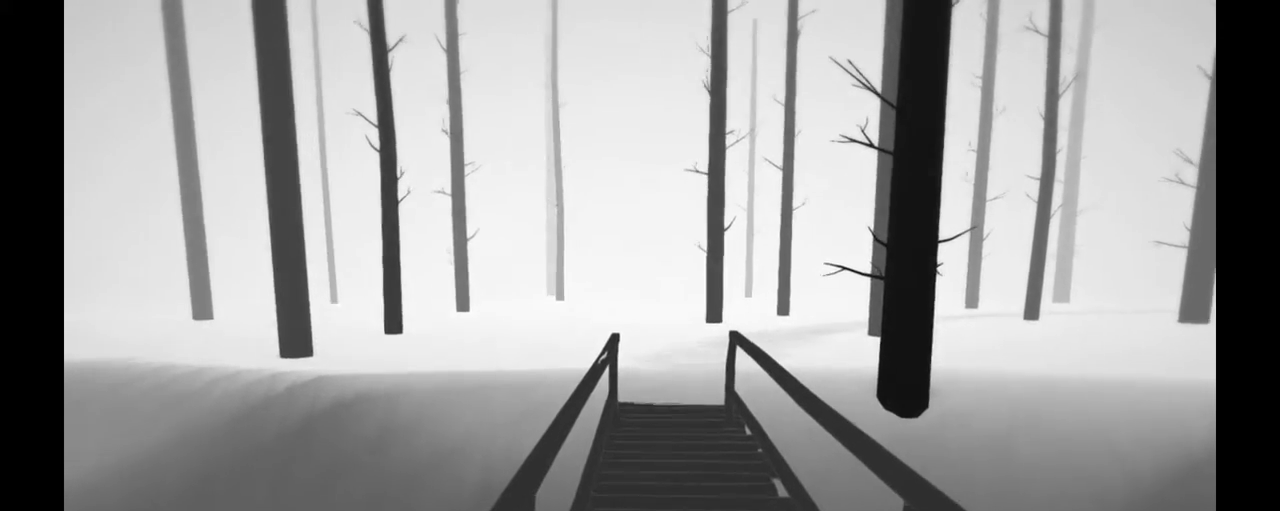
{"buttons": [], "left_stick": "up", "right_stick": "down-right", "events": [[17, "right_stick", "center"], [383, "right_stick", "down-right"]]}
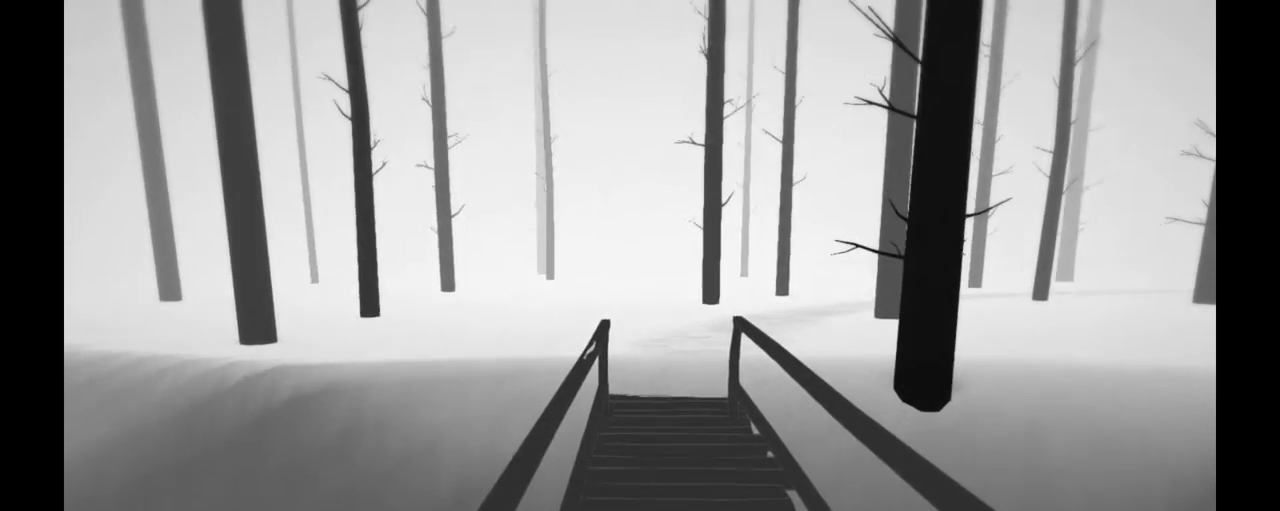
{"buttons": [], "left_stick": "up", "right_stick": "down-right", "events": [[17, "right_stick", "center"], [400, "right_stick", "down-right"]]}
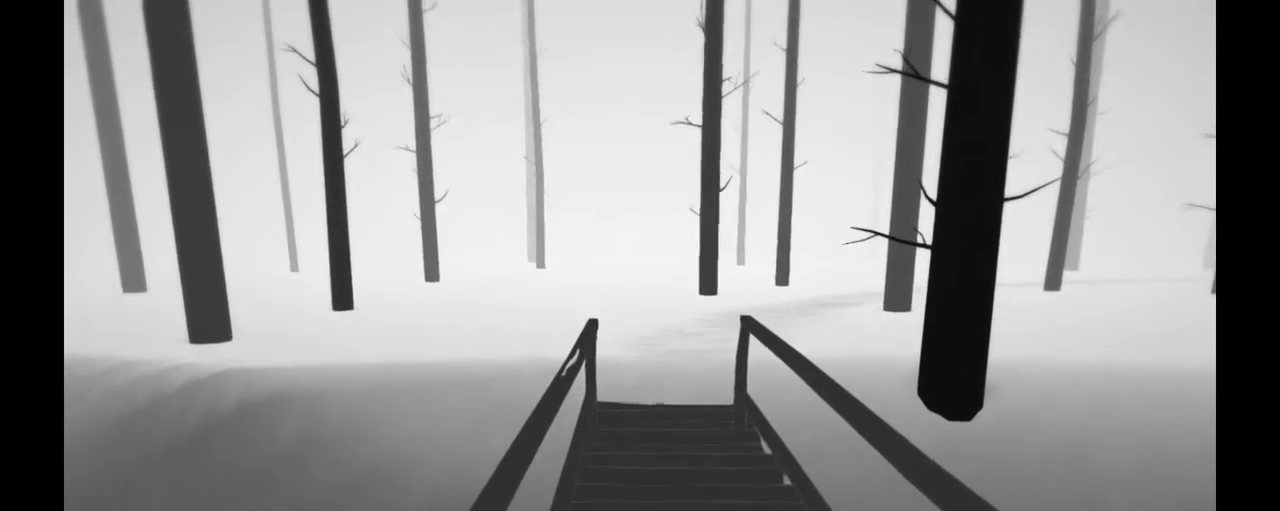
{"buttons": [], "left_stick": "up", "right_stick": "up-right", "events": [[100, "right_stick", "center"], [450, "right_stick", "up-right"]]}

- _Your task_
Write out every line of the data that holds the word "down".

- _Answer below_
{"buttons": [], "left_stick": "up", "right_stick": "down-right", "events": [[17, "right_stick", "center"], [383, "right_stick", "down-right"]]}
{"buttons": [], "left_stick": "up", "right_stick": "down-right", "events": [[17, "right_stick", "center"], [400, "right_stick", "down-right"]]}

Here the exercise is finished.